Le Jihâd islamique

Le Jihâd (Averroès)

Averroès est un écrivain musulman qui vivait en Espagne à la fin du XII° siècle. L'Espagne islamique, ce qu'on appelait Al-Andalous, se trouvait sous la pression des royaumes chrétiens du Nord.

Averroès traite de la guerre en tant que juriste explicitement dans son manuel juridique[1]. Il comprend celle-ci comme l'islam le comprend à son époque, et d'ailleurs comme l'islam tout entier l'a toujours comprise, à savoir comme une guerre très concrète.

Seuls font exception quelques rares soufis, ceux-là même qui ont inventé de toutes pièces et mis en circulation le trop fameux hadith sur le grand et le petit Jihâds, dont je rappelle ici qu'il ne figure dans aucun des six recueils canoniques de déclaration du Prophète.

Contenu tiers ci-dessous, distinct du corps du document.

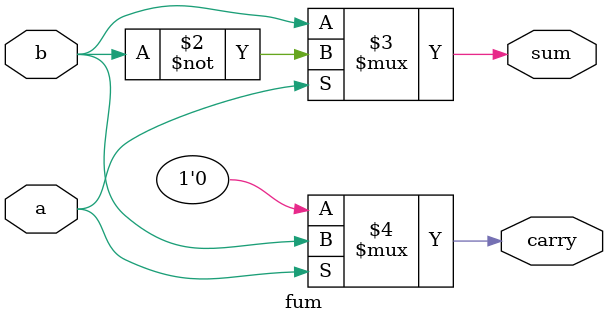
<source format=v>
module fum(input a,b, output reg sum, output reg carry);
always @(*) begin
sum=a?~b:b;
carry=a?b:1'b0;
end
endmodule

</source>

Dans ce chapitre de l'œuvre juridique d'Averroès, il est en tout cas question, comme dans tout traité de fiqh, de choses militaires : quel sort faut-il réserver aux captifs ? de quelle façon convient-il de répartir le butin ? [...]

C'est aussi en tant que philosophe qu'Averroès traite de la guerre . Il lui consacre un court passage de son commentaire du livre V de l'Ethique à Nicomaque d'Aristote. Il s'agit d'une digression dans le chapitre sur l'équité. D'après Aristote, l'équité est une amélioration de la loi. La loi doit être améliorée si elle se révèle trop générale ; mais l'amélioration de celle-ci doit se produire par le fait que l'on se demande où le législateur voulait en venir à proprement parler, par conséquent, ce qu'il aurait dit dans tel ou tel cas concret. La raison pour laquelle tout n'est pas réglé par une loi est simple : dans certains cas, il est impossible de promulguer une loi, et à cause de cela, on doit prendre une décision particulière. Averroès s'attache à cela.

Les lois sur le Jihâd, dit-il, en sont un exemple éclatant.

Dans la loi se trouve le commandement général d'exterminer totalement les adversaires. Il y a cependant des époques durant lesquelles la paix est préférable à la guerre. Or, la grande masse des musulmans s'imagine que ce principe est obligatoire d'une manière générale, même si l'extermination des adversaires est impossible. Cela conduit à un grand dommage. Elle fait cela parce qu'elle méconnait l'intention du législateur.
En même temps, Averroès ne met en aucune manière en doute le caractère définitif du principe. Seule son application doit céder à un autre principe, à savoir le bien à long terme de la communauté islamique. Si celui-ci devait être mis en danger à cause de la stricte application de la loi, alors l'application de celle-ci doit être suspendue ou limitée. Le but dernier est le bien de l'islam ; en elle-même la guerre d'anéantissement est un moyen parfaitement légitime pour cela.


[1] Ibn Rushd, The distinguished Jurist's Primer, vol I, trad. Prof. Imran Ahsan Khan Nyazee, Reviewed by Prof. Muhammad Abdud Rauf, The center for Muslim Contribution to Civilisation, Reading, Garnet, 1994, chap X : The book of Jihâd, p. 454-487


Rémi BRAGUE, Au Moyen du Moyen Age. Philosophies médiévales en chrétienté, judaïsme et islam. Editions de la Transparence, Chatou 2006, p. 251-253.

N.B. Rémi Brague a reçu le prestigieux prix Ratzinger le 28 septembre 2012.